Can you print every record below exactly as written?
•••••
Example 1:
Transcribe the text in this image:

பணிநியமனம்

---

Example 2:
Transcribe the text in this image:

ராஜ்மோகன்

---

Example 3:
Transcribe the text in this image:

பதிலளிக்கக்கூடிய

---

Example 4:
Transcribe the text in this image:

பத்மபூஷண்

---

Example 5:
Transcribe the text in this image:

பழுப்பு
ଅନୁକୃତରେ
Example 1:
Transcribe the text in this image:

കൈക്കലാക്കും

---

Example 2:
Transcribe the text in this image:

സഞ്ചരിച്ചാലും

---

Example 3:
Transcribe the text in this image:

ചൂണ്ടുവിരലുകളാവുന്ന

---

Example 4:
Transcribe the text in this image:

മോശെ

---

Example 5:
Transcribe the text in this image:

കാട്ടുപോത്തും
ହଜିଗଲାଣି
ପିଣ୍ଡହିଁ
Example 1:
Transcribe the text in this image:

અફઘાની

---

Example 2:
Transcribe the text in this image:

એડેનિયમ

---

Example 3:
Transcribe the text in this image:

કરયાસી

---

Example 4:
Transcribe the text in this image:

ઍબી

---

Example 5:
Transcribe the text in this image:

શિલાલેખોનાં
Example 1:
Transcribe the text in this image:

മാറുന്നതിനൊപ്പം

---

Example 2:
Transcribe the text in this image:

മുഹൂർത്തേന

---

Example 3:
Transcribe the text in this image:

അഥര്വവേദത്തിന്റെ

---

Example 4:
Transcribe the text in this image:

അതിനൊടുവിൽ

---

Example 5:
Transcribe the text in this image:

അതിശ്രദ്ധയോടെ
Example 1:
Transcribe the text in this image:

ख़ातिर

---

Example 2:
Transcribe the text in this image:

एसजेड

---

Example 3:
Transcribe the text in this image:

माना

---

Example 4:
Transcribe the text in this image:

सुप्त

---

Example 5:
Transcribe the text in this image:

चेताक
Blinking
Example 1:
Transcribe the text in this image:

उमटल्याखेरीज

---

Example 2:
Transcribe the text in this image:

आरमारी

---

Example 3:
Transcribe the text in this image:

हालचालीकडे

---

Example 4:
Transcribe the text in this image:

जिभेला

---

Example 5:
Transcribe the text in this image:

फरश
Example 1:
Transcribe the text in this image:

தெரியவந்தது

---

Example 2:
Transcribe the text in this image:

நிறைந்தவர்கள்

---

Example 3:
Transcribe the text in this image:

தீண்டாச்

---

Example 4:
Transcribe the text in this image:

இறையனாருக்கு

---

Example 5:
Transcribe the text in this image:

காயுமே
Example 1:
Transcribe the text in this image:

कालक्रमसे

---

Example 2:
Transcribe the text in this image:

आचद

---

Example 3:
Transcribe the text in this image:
•••••
### [ANSWER TO THIS PROBLEM]
Example 1:
Transcribe the text in this image:

பணிநியமனம்

---

Example 2:
Transcribe the text in this image:

ராஜ்மோகன்

---

Example 3:
Transcribe the text in this image:

பதிலளிக்கக்கூடிய

---

Example 4:
Transcribe the text in this image:

பத்மபூஷண்

---

Example 5:
Transcribe the text in this image:

பழுப்பு
ଅନୁକୃତରେ
Example 1:
Transcribe the text in this image:

കൈക്കലാക്കും

---

Example 2:
Transcribe the text in this image:

സഞ്ചരിച്ചാലും

---

Example 3:
Transcribe the text in this image:

ചൂണ്ടുവിരലുകളാവുന്ന

---

Example 4:
Transcribe the text in this image:

മോശെ

---

Example 5:
Transcribe the text in this image:

കാട്ടുപോത്തും
ହଜିଗଲାଣି
ପିଣ୍ଡହିଁ
Example 1:
Transcribe the text in this image:

અફઘાની

---

Example 2:
Transcribe the text in this image:

એડેનિયમ

---

Example 3:
Transcribe the text in this image:

કરયાસી

---

Example 4:
Transcribe the text in this image:

ઍબી

---

Example 5:
Transcribe the text in this image:

શિલાલેખોનાં
Example 1:
Transcribe the text in this image:

മാറുന്നതിനൊപ്പം

---

Example 2:
Transcribe the text in this image:

മുഹൂർത്തേന

---

Example 3:
Transcribe the text in this image:

അഥര്വവേദത്തിന്റെ

---

Example 4:
Transcribe the text in this image:

അതിനൊടുവിൽ

---

Example 5:
Transcribe the text in this image:

അതിശ്രദ്ധയോടെ
Example 1:
Transcribe the text in this image:

ख़ातिर

---

Example 2:
Transcribe the text in this image:

एसजेड

---

Example 3:
Transcribe the text in this image:

माना

---

Example 4:
Transcribe the text in this image:

सुप्त

---

Example 5:
Transcribe the text in this image:

चेताक
Blinking
Example 1:
Transcribe the text in this image:

उमटल्याखेरीज

---

Example 2:
Transcribe the text in this image:

आरमारी

---

Example 3:
Transcribe the text in this image:

हालचालीकडे

---

Example 4:
Transcribe the text in this image:

जिभेला

---

Example 5:
Transcribe the text in this image:

फरश
Example 1:
Transcribe the text in this image:

தெரியவந்தது

---

Example 2:
Transcribe the text in this image:

நிறைந்தவர்கள்

---

Example 3:
Transcribe the text in this image:

தீண்டாச்

---

Example 4:
Transcribe the text in this image:

இறையனாருக்கு

---

Example 5:
Transcribe the text in this image:

காயுமே
Example 1:
Transcribe the text in this image:

कालक्रमसे

---

Example 2:
Transcribe the text in this image:

आचद

---

Example 3:
Transcribe the text in this image:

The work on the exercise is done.